The task:
Reproduce the source text of every record below character for character, leaving out the pictures.

Data records:

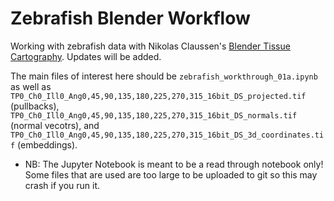 # Zebrafish Blender Workflow

Working with zebrafish data with Nikolas Claussen's [Blender Tissue Cartography](https://github.com/nikolas-claussen/blender-tissue-cartography). Updates will be added.  

The main files of interest here should be `zebrafish_workthrough_01a.ipynb` as well as `TP0_Ch0_Ill0_Ang0,45,90,135,180,225,270,315_16bit_DS_projected.tif` (pullbacks), `TP0_Ch0_Ill0_Ang0,45,90,135,180,225,270,315_16bit_DS_normals.tif` (normal vecotrs), and `TP0_Ch0_Ill0_Ang0,45,90,135,180,225,270,315_16bit_DS_3d_coordinates.tif` (embeddings).
- NB: The Jupyter Notebook is meant to be a read through notebook only! Some files that are used are too large to be uploaded to git so this may crash if you run it.
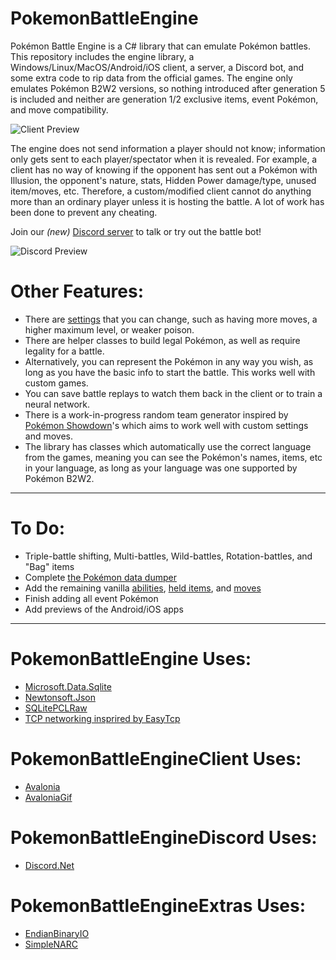 # PokemonBattleEngine

Pokémon Battle Engine is a C# library that can emulate Pokémon battles.
This repository includes the engine library, a Windows/Linux/MacOS/Android/iOS client, a server, a Discord bot, and some extra code to rip data from the official games.
The engine only emulates Pokémon B2W2 versions, so nothing introduced after generation 5 is included and neither are generation 1/2 exclusive items, event Pokémon, and move compatibility.

![Client Preview](Client%20Preview.gif)

The engine does not send information a player should not know; information only gets sent to each player/spectator when it is revealed.
For example, a client has no way of knowing if the opponent has sent out a Pokémon with Illusion, the opponent's nature, stats, Hidden Power damage/type, unused item/moves, etc.
Therefore, a custom/modified client cannot do anything more than an ordinary player unless it is hosting the battle. A lot of work has been done to prevent any cheating.

Join our _(new)_ [Discord server](https://discord.gg/Z4Mn9qX) to talk or try out the battle bot!

![Discord Preview](Discord%20Preview.gif)

# Other Features:
* There are [settings](PokemonBattleEngine/Data/Settings.cs) that you can change, such as having more moves, a higher maximum level, or weaker poison.
* There are helper classes to build legal Pokémon, as well as require legality for a battle.
* Alternatively, you can represent the Pokémon in any way you wish, as long as you have the basic info to start the battle. This works well with custom games.
* You can save battle replays to watch them back in the client or to train a neural network.
* There is a work-in-progress random team generator inspired by [Pokémon Showdown](https://github.com/smogon/pokemon-showdown)'s which aims to work well with custom settings and moves.
* The library has classes which automatically use the correct language from the games, meaning you can see the Pokémon's names, items, etc in your language, as long as your language was one supported by Pokémon B2W2.

----
# To Do:
* Triple-battle shifting, Multi-battles, Wild-battles, Rotation-battles, and "Bag" items
* Complete [the Pokémon data dumper](PokemonBattleEngineTesting/PokemonDataDumper.cs)
* Add the remaining vanilla [abilities](To%20Do%20Abilities.txt), [held items](To%20Do%20Items.txt), and [moves](To%20Do%20Moves.txt)
* Finish adding all event Pokémon
* Add previews of the Android/iOS apps

----
# PokemonBattleEngine Uses:
* [Microsoft.Data.Sqlite](https://docs.microsoft.com/en-us/ef/core)
* [Newtonsoft.Json](https://github.com/JamesNK/Newtonsoft.Json)
* [SQLitePCLRaw](https://github.com/ericsink/SQLitePCL.raw)
* [TCP networking insprired by EasyTcp](https://github.com/Job79/EasyTcp)

# PokemonBattleEngineClient Uses:
* [Avalonia](https://github.com/AvaloniaUI/Avalonia)
* [AvaloniaGif](https://github.com/jmacato/AvaloniaGif)

# PokemonBattleEngineDiscord Uses:
* [Discord.Net](https://github.com/RogueException/Discord.Net)

# PokemonBattleEngineExtras Uses:
* [EndianBinaryIO](https://github.com/Kermalis/EndianBinaryIO)
* [SimpleNARC](https://github.com/Kermalis/SimpleNARC)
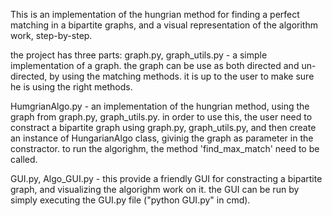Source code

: This is an implementation of the hungrian method for finding a perfect matching in a bipartite graphs, and a visual representation of the algorithm work, step-by-step.

the project has three parts:
graph.py, graph_utils.py - a simple implementation of a graph. the graph can be use as both directed and un-directed, by using the matching methods. 
it is up to the user to make sure he is using the right methods.

HumgrianAlgo.py - an implementation of the hungrian method, using the graph from graph.py, graph_utils.py.
in order to use this, the user need to constract a  bipartite graph using graph.py, graph_utils.py, and then create an instance of HungarianAlgo class, 
givinig the graph as parameter in the constractor. to run the algorighm, the method 'find_max_match' need to be called.

GUI.py, Algo_GUI.py - this provide a friendly GUI for constracting a bipartite graph, and visualizing the algorighm work on it. 
the GUI can be run by simply executing the GUI.py file ("python GUI.py" in cmd).
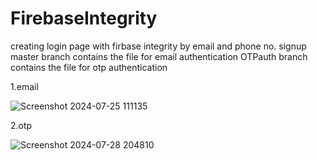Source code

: # FirebaseIntegrity
creating login page with firbase integrity by email and phone no. signup
master branch contains the file for email authentication
OTPauth branch contains the file for otp authentication


1.email


![Screenshot 2024-07-25 111135](https://github.com/user-attachments/assets/cd16042a-aeea-43a3-a78d-eac25a4f89a2)


2.otp

![Screenshot 2024-07-28 204810](https://github.com/user-attachments/assets/8f701a8d-3ea3-44f6-afc6-d9970d79796b)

Written solution:
 # Zebrafish Blender Workflow

Working with zebrafish data with Nikolas Claussen's [Blender Tissue Cartography](https://github.com/nikolas-claussen/blender-tissue-cartography). Updates will be added.  

The main files of interest here should be `zebrafish_workthrough_01a.ipynb` as well as `TP0_Ch0_Ill0_Ang0,45,90,135,180,225,270,315_16bit_DS_projected.tif` (pullbacks), `TP0_Ch0_Ill0_Ang0,45,90,135,180,225,270,315_16bit_DS_normals.tif` (normal vecotrs), and `TP0_Ch0_Ill0_Ang0,45,90,135,180,225,270,315_16bit_DS_3d_coordinates.tif` (embeddings).
- NB: The Jupyter Notebook is meant to be a read through notebook only! Some files that are used are too large to be uploaded to git so this may crash if you run it.
 # PokemonBattleEngine

Pokémon Battle Engine is a C# library that can emulate Pokémon battles.
This repository includes the engine library, a Windows/Linux/MacOS/Android/iOS client, a server, a Discord bot, and some extra code to rip data from the official games.
The engine only emulates Pokémon B2W2 versions, so nothing introduced after generation 5 is included and neither are generation 1/2 exclusive items, event Pokémon, and move compatibility.

![Client Preview](Client%20Preview.gif)

The engine does not send information a player should not know; information only gets sent to each player/spectator when it is revealed.
For example, a client has no way of knowing if the opponent has sent out a Pokémon with Illusion, the opponent's nature, stats, Hidden Power damage/type, unused item/moves, etc.
Therefore, a custom/modified client cannot do anything more than an ordinary player unless it is hosting the battle. A lot of work has been done to prevent any cheating.

Join our _(new)_ [Discord server](https://discord.gg/Z4Mn9qX) to talk or try out the battle bot!

![Discord Preview](Discord%20Preview.gif)

# Other Features:
* There are [settings](PokemonBattleEngine/Data/Settings.cs) that you can change, such as having more moves, a higher maximum level, or weaker poison.
* There are helper classes to build legal Pokémon, as well as require legality for a battle.
* Alternatively, you can represent the Pokémon in any way you wish, as long as you have the basic info to start the battle. This works well with custom games.
* You can save battle replays to watch them back in the client or to train a neural network.
* There is a work-in-progress random team generator inspired by [Pokémon Showdown](https://github.com/smogon/pokemon-showdown)'s which aims to work well with custom settings and moves.
* The library has classes which automatically use the correct language from the games, meaning you can see the Pokémon's names, items, etc in your language, as long as your language was one supported by Pokémon B2W2.

----
# To Do:
* Triple-battle shifting, Multi-battles, Wild-battles, Rotation-battles, and "Bag" items
* Complete [the Pokémon data dumper](PokemonBattleEngineTesting/PokemonDataDumper.cs)
* Add the remaining vanilla [abilities](To%20Do%20Abilities.txt), [held items](To%20Do%20Items.txt), and [moves](To%20Do%20Moves.txt)
* Finish adding all event Pokémon
* Add previews of the Android/iOS apps

----
# PokemonBattleEngine Uses:
* [Microsoft.Data.Sqlite](https://docs.microsoft.com/en-us/ef/core)
* [Newtonsoft.Json](https://github.com/JamesNK/Newtonsoft.Json)
* [SQLitePCLRaw](https://github.com/ericsink/SQLitePCL.raw)
* [TCP networking insprired by EasyTcp](https://github.com/Job79/EasyTcp)

# PokemonBattleEngineClient Uses:
* [Avalonia](https://github.com/AvaloniaUI/Avalonia)
* [AvaloniaGif](https://github.com/jmacato/AvaloniaGif)

# PokemonBattleEngineDiscord Uses:
* [Discord.Net](https://github.com/RogueException/Discord.Net)

# PokemonBattleEngineExtras Uses:
* [EndianBinaryIO](https://github.com/Kermalis/EndianBinaryIO)
* [SimpleNARC](https://github.com/Kermalis/SimpleNARC)
Source code

: This is an implementation of the hungrian method for finding a perfect matching in a bipartite graphs, and a visual representation of the algorithm work, step-by-step.

the project has three parts:
graph.py, graph_utils.py - a simple implementation of a graph. the graph can be use as both directed and un-directed, by using the matching methods. 
it is up to the user to make sure he is using the right methods.

HumgrianAlgo.py - an implementation of the hungrian method, using the graph from graph.py, graph_utils.py.
in order to use this, the user need to constract a  bipartite graph using graph.py, graph_utils.py, and then create an instance of HungarianAlgo class, 
givinig the graph as parameter in the constractor. to run the algorighm, the method 'find_max_match' need to be called.

GUI.py, Algo_GUI.py - this provide a friendly GUI for constracting a bipartite graph, and visualizing the algorighm work on it. 
the GUI can be run by simply executing the GUI.py file ("python GUI.py" in cmd).
Source code

: # FirebaseIntegrity
creating login page with firbase integrity by email and phone no. signup
master branch contains the file for email authentication
OTPauth branch contains the file for otp authentication


1.email


![Screenshot 2024-07-25 111135](https://github.com/user-attachments/assets/cd16042a-aeea-43a3-a78d-eac25a4f89a2)


2.otp

![Screenshot 2024-07-28 204810](https://github.com/user-attachments/assets/8f701a8d-3ea3-44f6-afc6-d9970d79796b)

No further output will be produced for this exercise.